The first 3 years of living in Vermont for me was about remaking my relationship to home. Amy and I moved here with the idea that it was a “forever move”, but I feel like I’ve only started the forever part recently. Moving back to Vermont wasn’t an option until my father passed away in 2012. It might feel brutal or cold to write or read, but there was no place here for me or Amy until he was gone. Since my early twenties, I had assumed that I eventually would return to the farm where I grew up in Vermont. For a while I thought I’d return to create an artist residency on the farm, but that vision changed about the time I met Amy. I knew I wasn’t a farmer. I hated the forced work of the farm as a child, the outdoor work, the haying, though I did love the animals. But I felt an intense draw to the piece of land where I grew up. I pictured myself there. To explain my sentiments to friends, I’d pose over-wrought questions like “I don’t have religion, I’m not sure I’ll have children, so what’s this life for?” The first part of the answer came in my twenties. For me, living made the most sense when I focused on relationships, with people, but also with place; making a commitment to a place and rooting down into it. Being on this piece of land in Vermont is the most positive way I can interface with the memory of my father and the love and spirit of my parents.
I approached working in restaurants and all the professional development I sought in my twenties and early thirties, through the lens that I was collecting the skills I needed to move back to Vermont and eventually take over stewardship of the family farm.

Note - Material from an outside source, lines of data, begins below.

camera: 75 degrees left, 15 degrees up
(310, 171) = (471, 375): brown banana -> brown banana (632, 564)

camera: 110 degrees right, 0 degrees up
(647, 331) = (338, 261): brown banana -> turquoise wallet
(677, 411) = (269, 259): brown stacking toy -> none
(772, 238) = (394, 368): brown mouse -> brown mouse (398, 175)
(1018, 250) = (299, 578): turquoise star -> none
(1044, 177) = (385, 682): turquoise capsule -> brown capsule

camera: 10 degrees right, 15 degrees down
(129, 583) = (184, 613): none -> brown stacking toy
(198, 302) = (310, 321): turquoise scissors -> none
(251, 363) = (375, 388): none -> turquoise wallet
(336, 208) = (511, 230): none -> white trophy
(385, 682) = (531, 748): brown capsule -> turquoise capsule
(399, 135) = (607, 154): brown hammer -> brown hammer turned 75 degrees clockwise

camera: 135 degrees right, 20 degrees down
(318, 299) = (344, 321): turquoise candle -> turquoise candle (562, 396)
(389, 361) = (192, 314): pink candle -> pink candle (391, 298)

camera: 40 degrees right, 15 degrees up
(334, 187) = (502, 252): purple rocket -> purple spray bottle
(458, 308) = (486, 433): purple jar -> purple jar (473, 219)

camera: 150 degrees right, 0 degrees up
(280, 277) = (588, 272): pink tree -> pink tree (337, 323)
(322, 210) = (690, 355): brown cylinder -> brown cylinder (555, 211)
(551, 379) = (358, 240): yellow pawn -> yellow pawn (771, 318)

When I met Amy she said was working on collecting the skills necessary to thrive anywhere; knowledge of building protective structures and finding/growing food. I didn’t have a firm picture (I still don’t) as to how we are going to keep this land in production after my mother is gone. But I know that combined, Amy and I have the skills and interests to take a whole approach to the land.
A couple months after my father’s passing, Amy and I began to articulate the idea of moving to Vermont together. We’d traveled back East first for my brother’s wedding and then several weeks later, my father’s memorial service. Amy liked it here. I felt whole, happy and free being here. I was excited to live near family. In Seattle, I couldn’t picture a long term vision. It’s difficult to work on the restaurant line for many years. At 26, I was an older line cook. The physical toll of the repetitive work didn’t look like a future. And rising through the kitchen ranks? I’d dreamed of working for myself since I was little, but by the time I found a kitchen comfortable (emotionally and physically) to cook in, I’d decided that my route to self-employment wasn’t the kitchen ladder, but starting an ancillary business.
I started V Smiley Preserves, a jam company that preserves and sweetens with honey instead of sugar in 2013 knowing that it was a business I could start and run while working full time as a restaurant cook and a business I could move across the country when we did go to Vermont. Further, it was a business that could really find its reason for existing upon moving to Vermont because the family farm would supply an increasing amount of the ingredients because there was fruit here and Amy was going to add more. And we have! Each year we plant more tree fruit and shrubs like Honeyberry, currants, gooseberries, jostaberries and in the field, we are focused on aromatics (herbs and flowers that I use in the preserves), pollinator friendly perennials, and loads and loads of tomatoes and rhubarb for jam.